• **INSTRUCTIONS TO FOLLOW**: Nothing less than an exact copy of all the records is required.

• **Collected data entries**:

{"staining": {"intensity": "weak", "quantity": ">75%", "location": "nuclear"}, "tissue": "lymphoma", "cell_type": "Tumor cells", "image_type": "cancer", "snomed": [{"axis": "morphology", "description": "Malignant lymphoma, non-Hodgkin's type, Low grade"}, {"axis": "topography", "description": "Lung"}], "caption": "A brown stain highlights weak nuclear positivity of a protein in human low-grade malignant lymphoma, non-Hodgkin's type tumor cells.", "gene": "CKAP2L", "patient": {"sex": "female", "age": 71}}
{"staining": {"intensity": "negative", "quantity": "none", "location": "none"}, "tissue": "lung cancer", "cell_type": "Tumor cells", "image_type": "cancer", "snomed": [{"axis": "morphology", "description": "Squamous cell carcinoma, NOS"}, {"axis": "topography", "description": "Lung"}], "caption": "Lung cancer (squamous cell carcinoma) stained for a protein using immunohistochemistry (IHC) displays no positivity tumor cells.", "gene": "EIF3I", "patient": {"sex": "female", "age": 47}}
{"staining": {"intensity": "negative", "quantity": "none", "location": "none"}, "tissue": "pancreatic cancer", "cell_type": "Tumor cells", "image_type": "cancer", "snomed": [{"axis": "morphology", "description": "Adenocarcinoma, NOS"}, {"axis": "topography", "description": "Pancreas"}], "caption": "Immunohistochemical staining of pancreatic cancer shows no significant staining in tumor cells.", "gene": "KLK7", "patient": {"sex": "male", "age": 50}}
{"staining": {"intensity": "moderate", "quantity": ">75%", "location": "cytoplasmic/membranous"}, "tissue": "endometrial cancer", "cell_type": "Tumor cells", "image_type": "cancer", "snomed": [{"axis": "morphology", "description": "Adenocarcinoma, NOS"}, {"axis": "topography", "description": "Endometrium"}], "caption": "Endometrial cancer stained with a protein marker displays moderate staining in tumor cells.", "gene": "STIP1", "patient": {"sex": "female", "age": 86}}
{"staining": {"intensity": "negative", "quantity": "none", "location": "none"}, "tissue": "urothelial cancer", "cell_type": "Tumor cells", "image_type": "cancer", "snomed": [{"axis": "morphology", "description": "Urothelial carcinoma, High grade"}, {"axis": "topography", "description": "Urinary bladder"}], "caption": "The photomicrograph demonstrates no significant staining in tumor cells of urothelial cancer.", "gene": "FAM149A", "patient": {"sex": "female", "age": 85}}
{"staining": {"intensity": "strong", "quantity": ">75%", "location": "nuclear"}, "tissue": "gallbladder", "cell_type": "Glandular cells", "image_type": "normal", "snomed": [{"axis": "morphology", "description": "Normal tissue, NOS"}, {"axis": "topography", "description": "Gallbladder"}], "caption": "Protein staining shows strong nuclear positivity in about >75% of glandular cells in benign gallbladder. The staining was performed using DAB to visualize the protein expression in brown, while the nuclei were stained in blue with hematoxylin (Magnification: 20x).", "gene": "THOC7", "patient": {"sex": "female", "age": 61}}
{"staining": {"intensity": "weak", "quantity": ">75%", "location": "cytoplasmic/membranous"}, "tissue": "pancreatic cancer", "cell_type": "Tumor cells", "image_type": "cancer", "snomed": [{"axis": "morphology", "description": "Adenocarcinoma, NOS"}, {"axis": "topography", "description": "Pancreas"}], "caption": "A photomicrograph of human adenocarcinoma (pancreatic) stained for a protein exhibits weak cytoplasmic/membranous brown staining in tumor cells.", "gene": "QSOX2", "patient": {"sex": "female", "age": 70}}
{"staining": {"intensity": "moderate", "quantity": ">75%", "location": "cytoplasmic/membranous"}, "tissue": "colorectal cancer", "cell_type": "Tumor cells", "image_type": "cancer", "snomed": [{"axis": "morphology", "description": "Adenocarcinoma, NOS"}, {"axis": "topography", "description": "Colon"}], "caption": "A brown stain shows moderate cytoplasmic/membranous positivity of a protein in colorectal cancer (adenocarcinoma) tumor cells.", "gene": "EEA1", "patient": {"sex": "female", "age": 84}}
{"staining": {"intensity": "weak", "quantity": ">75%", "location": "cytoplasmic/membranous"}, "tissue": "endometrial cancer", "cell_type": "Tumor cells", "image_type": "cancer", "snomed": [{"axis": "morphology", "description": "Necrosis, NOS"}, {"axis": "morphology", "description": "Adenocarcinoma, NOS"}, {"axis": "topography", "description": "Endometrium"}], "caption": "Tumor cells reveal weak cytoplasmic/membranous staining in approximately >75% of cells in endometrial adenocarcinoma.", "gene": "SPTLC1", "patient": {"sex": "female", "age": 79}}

• **SOLVED PROBLEM**:
{"staining": {"intensity": "weak", "quantity": ">75%", "location": "nuclear"}, "tissue": "lymphoma", "cell_type": "Tumor cells", "image_type": "cancer", "snomed": [{"axis": "morphology", "description": "Malignant lymphoma, non-Hodgkin's type, Low grade"}, {"axis": "topography", "description": "Lung"}], "caption": "A brown stain highlights weak nuclear positivity of a protein in human low-grade malignant lymphoma, non-Hodgkin's type tumor cells.", "gene": "CKAP2L", "patient": {"sex": "female", "age": 71}}
{"staining": {"intensity": "negative", "quantity": "none", "location": "none"}, "tissue": "lung cancer", "cell_type": "Tumor cells", "image_type": "cancer", "snomed": [{"axis": "morphology", "description": "Squamous cell carcinoma, NOS"}, {"axis": "topography", "description": "Lung"}], "caption": "Lung cancer (squamous cell carcinoma) stained for a protein using immunohistochemistry (IHC) displays no positivity tumor cells.", "gene": "EIF3I", "patient": {"sex": "female", "age": 47}}
{"staining": {"intensity": "negative", "quantity": "none", "location": "none"}, "tissue": "pancreatic cancer", "cell_type": "Tumor cells", "image_type": "cancer", "snomed": [{"axis": "morphology", "description": "Adenocarcinoma, NOS"}, {"axis": "topography", "description": "Pancreas"}], "caption": "Immunohistochemical staining of pancreatic cancer shows no significant staining in tumor cells.", "gene": "KLK7", "patient": {"sex": "male", "age": 50}}
{"staining": {"intensity": "moderate", "quantity": ">75%", "location": "cytoplasmic/membranous"}, "tissue": "endometrial cancer", "cell_type": "Tumor cells", "image_type": "cancer", "snomed": [{"axis": "morphology", "description": "Adenocarcinoma, NOS"}, {"axis": "topography", "description": "Endometrium"}], "caption": "Endometrial cancer stained with a protein marker displays moderate staining in tumor cells.", "gene": "STIP1", "patient": {"sex": "female", "age": 86}}
{"staining": {"intensity": "negative", "quantity": "none", "location": "none"}, "tissue": "urothelial cancer", "cell_type": "Tumor cells", "image_type": "cancer", "snomed": [{"axis": "morphology", "description": "Urothelial carcinoma, High grade"}, {"axis": "topography", "description": "Urinary bladder"}], "caption": "The photomicrograph demonstrates no significant staining in tumor cells of urothelial cancer.", "gene": "FAM149A", "patient": {"sex": "female", "age": 85}}
{"staining": {"intensity": "strong", "quantity": ">75%", "location": "nuclear"}, "tissue": "gallbladder", "cell_type": "Glandular cells", "image_type": "normal", "snomed": [{"axis": "morphology", "description": "Normal tissue, NOS"}, {"axis": "topography", "description": "Gallbladder"}], "caption": "Protein staining shows strong nuclear positivity in about >75% of glandular cells in benign gallbladder. The staining was performed using DAB to visualize the protein expression in brown, while the nuclei were stained in blue with hematoxylin (Magnification: 20x).", "gene": "THOC7", "patient": {"sex": "female", "age": 61}}
{"staining": {"intensity": "weak", "quantity": ">75%", "location": "cytoplasmic/membranous"}, "tissue": "pancreatic cancer", "cell_type": "Tumor cells", "image_type": "cancer", "snomed": [{"axis": "morphology", "description": "Adenocarcinoma, NOS"}, {"axis": "topography", "description": "Pancreas"}], "caption": "A photomicrograph of human adenocarcinoma (pancreatic) stained for a protein exhibits weak cytoplasmic/membranous brown staining in tumor cells.", "gene": "QSOX2", "patient": {"sex": "female", "age": 70}}
{"staining": {"intensity": "moderate", "quantity": ">75%", "location": "cytoplasmic/membranous"}, "tissue": "colorectal cancer", "cell_type": "Tumor cells", "image_type": "cancer", "snomed": [{"axis": "morphology", "description": "Adenocarcinoma, NOS"}, {"axis": "topography", "description": "Colon"}], "caption": "A brown stain shows moderate cytoplasmic/membranous positivity of a protein in colorectal cancer (adenocarcinoma) tumor cells.", "gene": "EEA1", "patient": {"sex": "female", "age": 84}}
{"staining": {"intensity": "weak", "quantity": ">75%", "location": "cytoplasmic/membranous"}, "tissue": "endometrial cancer", "cell_type": "Tumor cells", "image_type": "cancer", "snomed": [{"axis": "morphology", "description": "Necrosis, NOS"}, {"axis": "morphology", "description": "Adenocarcinoma, NOS"}, {"axis": "topography", "description": "Endometrium"}], "caption": "Tumor cells reveal weak cytoplasmic/membranous staining in approximately >75% of cells in endometrial adenocarcinoma.", "gene": "SPTLC1", "patient": {"sex": "female", "age": 79}}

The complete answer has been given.